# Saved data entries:
########################################

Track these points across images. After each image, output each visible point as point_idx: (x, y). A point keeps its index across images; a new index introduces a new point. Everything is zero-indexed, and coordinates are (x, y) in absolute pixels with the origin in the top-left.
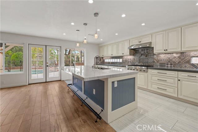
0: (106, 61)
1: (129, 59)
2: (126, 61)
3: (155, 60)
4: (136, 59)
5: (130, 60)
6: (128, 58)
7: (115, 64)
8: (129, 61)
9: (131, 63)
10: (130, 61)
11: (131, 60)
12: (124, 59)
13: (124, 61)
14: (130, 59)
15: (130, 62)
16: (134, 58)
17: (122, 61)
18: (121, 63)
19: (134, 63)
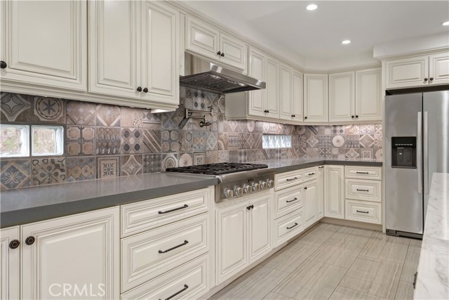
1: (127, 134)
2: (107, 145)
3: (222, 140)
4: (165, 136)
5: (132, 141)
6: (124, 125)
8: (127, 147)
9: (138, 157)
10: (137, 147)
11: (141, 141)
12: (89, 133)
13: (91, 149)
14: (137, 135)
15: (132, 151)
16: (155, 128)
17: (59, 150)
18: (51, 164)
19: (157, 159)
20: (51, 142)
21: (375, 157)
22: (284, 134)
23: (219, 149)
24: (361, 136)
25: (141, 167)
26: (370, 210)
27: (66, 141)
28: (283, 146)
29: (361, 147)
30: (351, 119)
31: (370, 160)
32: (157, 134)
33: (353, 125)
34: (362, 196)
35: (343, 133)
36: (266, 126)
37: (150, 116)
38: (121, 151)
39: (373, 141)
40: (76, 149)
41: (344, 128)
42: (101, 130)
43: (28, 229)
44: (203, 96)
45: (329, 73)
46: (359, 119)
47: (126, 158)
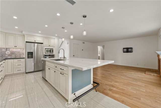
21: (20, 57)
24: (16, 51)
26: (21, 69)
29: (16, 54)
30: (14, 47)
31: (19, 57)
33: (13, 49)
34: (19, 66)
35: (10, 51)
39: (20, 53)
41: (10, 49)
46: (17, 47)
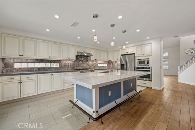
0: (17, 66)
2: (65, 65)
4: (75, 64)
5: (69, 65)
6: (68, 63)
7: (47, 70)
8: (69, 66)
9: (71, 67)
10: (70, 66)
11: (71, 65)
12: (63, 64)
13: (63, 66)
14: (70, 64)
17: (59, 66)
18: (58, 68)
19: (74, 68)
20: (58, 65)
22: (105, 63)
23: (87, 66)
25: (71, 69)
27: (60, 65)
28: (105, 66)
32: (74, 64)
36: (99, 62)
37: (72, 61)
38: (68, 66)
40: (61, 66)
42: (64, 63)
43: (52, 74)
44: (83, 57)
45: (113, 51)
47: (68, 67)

########################################

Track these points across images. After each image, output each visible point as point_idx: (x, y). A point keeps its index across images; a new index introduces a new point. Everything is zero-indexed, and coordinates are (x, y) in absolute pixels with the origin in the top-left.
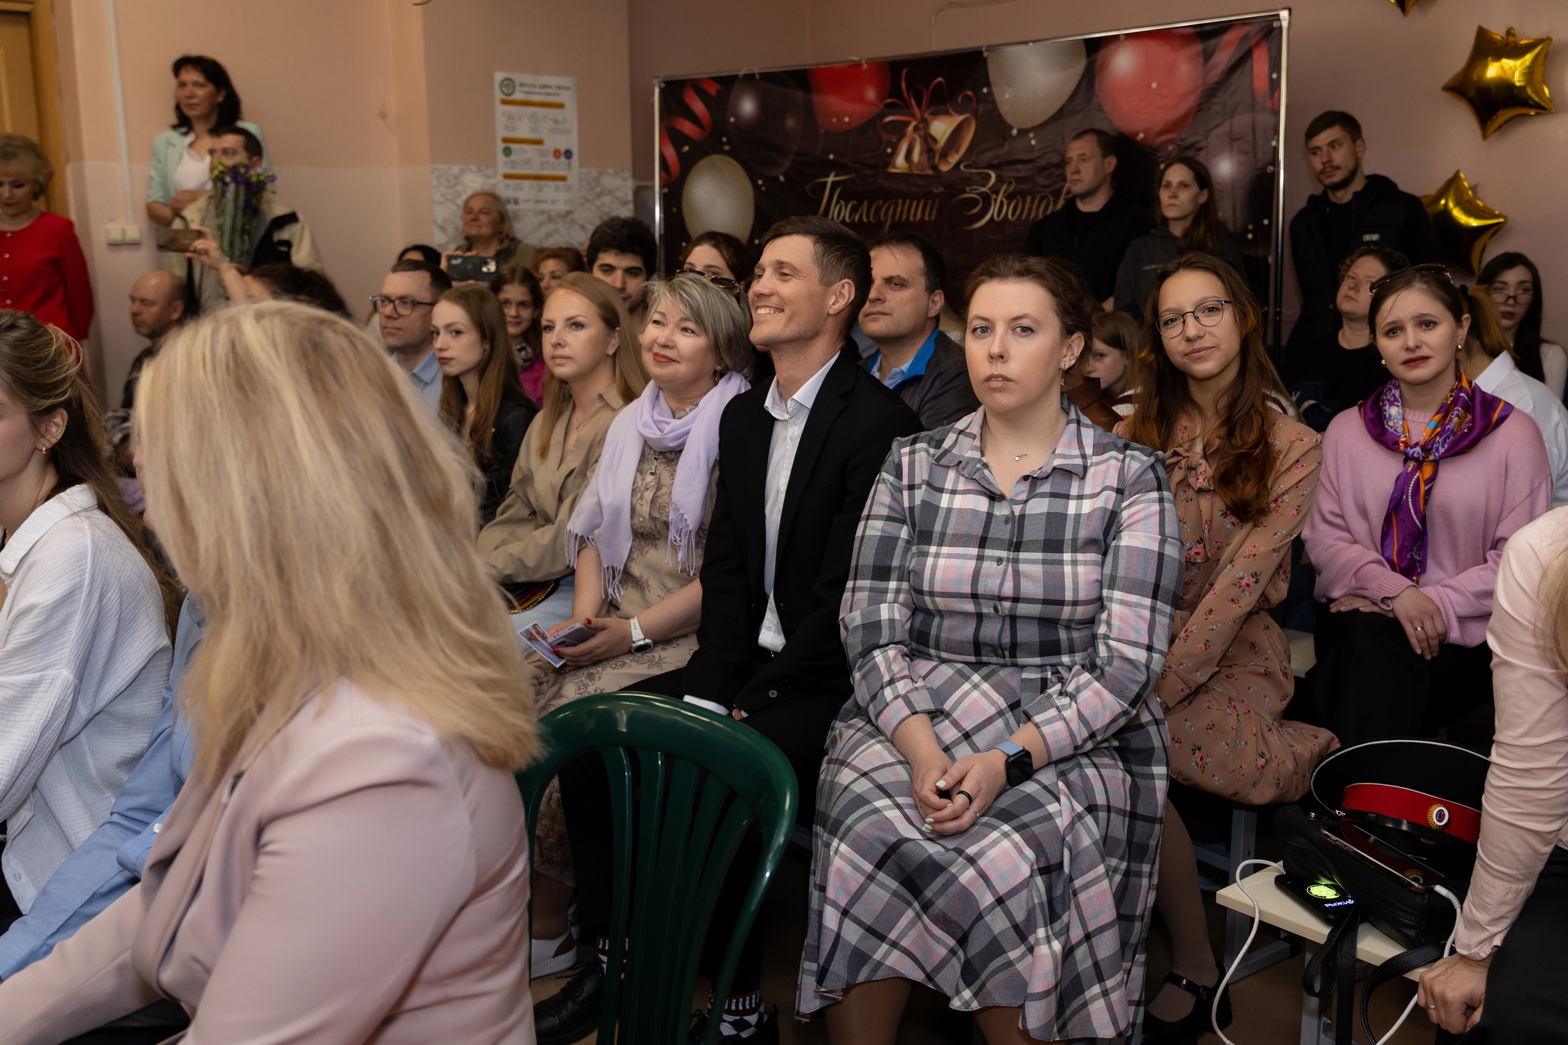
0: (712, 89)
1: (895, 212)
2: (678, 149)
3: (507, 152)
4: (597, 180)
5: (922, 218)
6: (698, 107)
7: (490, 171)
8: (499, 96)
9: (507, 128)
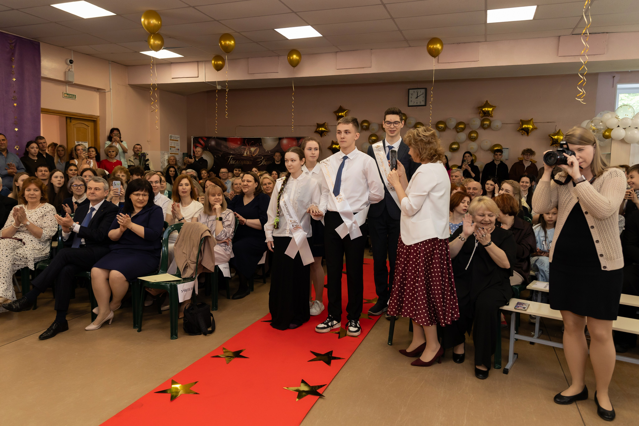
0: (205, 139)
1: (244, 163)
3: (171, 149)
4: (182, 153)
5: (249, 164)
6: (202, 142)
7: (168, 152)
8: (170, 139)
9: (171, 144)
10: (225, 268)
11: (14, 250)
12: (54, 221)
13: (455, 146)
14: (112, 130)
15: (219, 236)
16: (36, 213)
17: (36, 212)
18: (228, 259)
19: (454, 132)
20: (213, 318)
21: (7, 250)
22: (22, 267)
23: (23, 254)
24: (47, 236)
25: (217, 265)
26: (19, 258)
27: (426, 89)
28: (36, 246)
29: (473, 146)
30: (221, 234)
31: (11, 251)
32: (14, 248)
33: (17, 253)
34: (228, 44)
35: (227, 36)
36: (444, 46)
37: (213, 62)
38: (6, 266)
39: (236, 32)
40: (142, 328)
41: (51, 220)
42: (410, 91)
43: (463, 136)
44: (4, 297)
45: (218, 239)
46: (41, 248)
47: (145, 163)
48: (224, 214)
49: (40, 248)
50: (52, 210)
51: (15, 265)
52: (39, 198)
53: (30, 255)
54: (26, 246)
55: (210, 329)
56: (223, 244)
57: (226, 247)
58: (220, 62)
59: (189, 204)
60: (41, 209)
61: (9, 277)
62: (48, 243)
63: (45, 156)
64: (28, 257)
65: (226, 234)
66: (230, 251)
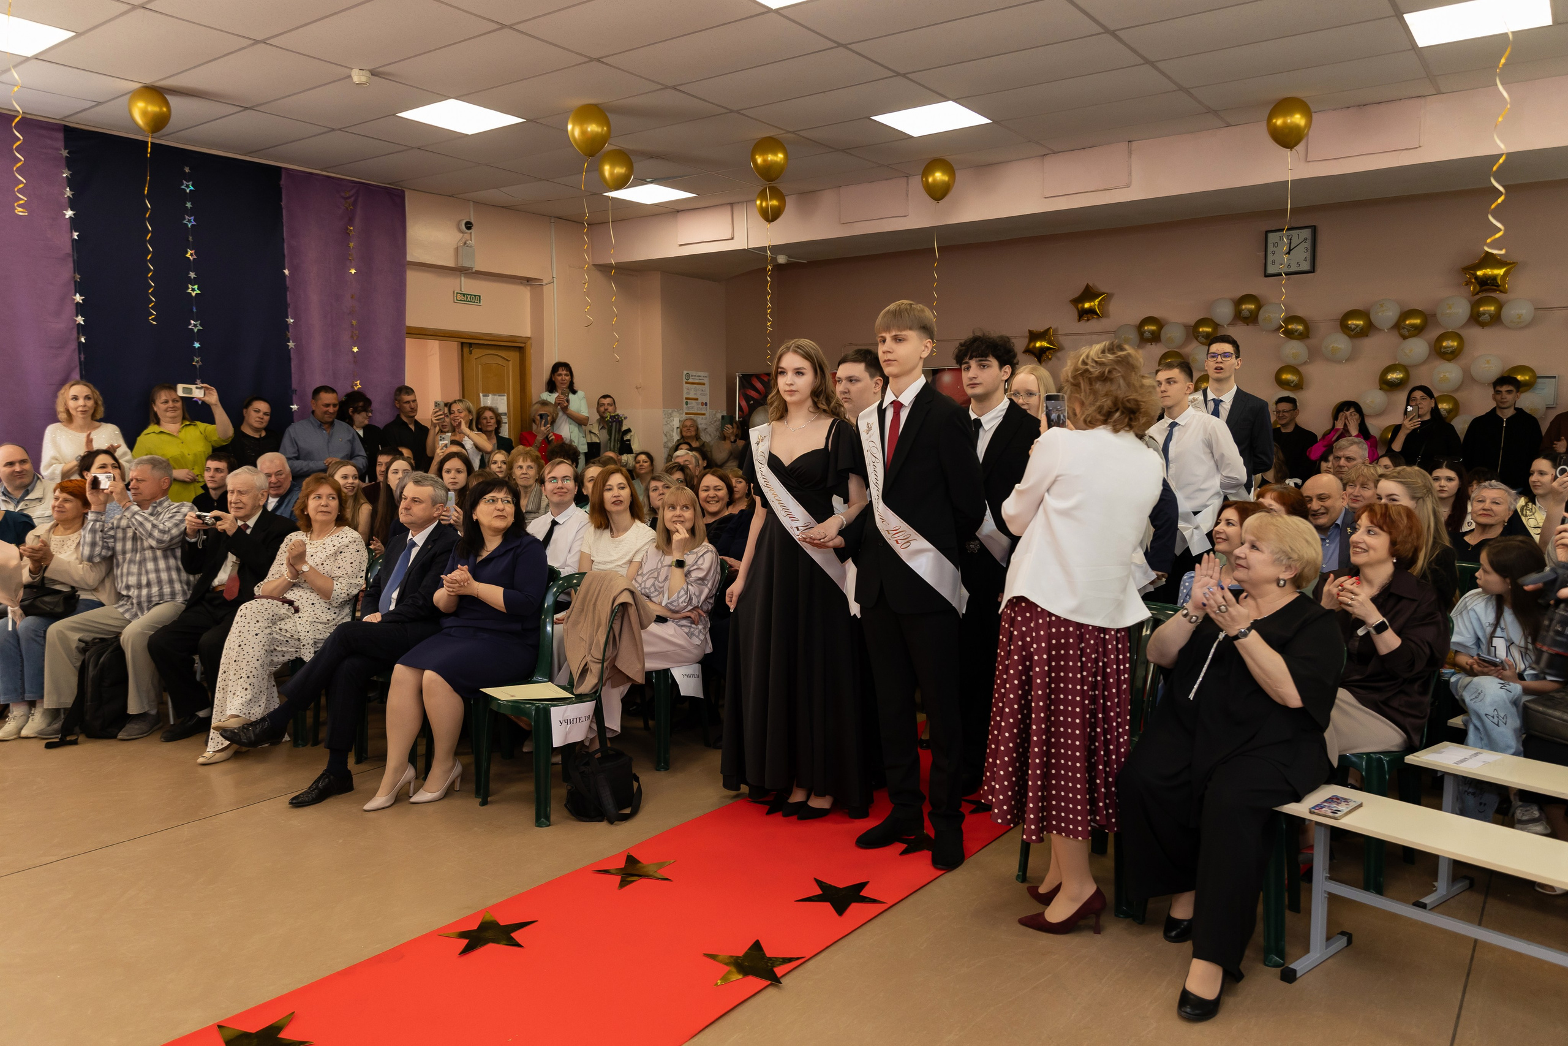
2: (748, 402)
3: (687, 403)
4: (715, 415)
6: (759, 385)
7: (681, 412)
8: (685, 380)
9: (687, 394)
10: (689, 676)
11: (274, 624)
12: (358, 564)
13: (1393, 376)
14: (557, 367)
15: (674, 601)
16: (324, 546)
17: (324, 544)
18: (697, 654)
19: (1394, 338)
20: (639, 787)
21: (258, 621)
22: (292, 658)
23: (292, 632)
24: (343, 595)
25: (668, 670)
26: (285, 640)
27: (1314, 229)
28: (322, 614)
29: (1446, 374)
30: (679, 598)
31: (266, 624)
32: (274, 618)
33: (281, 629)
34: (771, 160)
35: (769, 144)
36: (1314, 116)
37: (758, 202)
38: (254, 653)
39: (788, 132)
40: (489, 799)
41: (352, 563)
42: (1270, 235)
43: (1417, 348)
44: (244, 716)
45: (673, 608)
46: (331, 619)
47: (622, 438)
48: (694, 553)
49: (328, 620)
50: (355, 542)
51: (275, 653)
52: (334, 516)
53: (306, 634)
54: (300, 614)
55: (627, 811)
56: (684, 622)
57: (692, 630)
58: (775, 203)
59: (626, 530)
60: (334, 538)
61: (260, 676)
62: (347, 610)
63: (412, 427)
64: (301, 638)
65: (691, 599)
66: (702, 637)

########################################

# Prompt:
When the line with "36: (444, 46)" is reached in the data above, begin copying, and stop after the line with "65: (226, 234)"; copy each line exactly, both ends included.

# Result:
36: (444, 46)
37: (213, 62)
38: (6, 266)
39: (236, 32)
40: (142, 328)
41: (51, 220)
42: (410, 91)
43: (463, 136)
44: (4, 297)
45: (218, 239)
46: (41, 248)
47: (145, 163)
48: (224, 214)
49: (40, 248)
50: (52, 210)
51: (15, 265)
52: (39, 198)
53: (30, 255)
54: (26, 246)
55: (210, 329)
56: (223, 244)
57: (226, 247)
58: (220, 62)
59: (189, 204)
60: (41, 209)
61: (9, 277)
62: (48, 243)
63: (45, 156)
64: (28, 257)
65: (226, 234)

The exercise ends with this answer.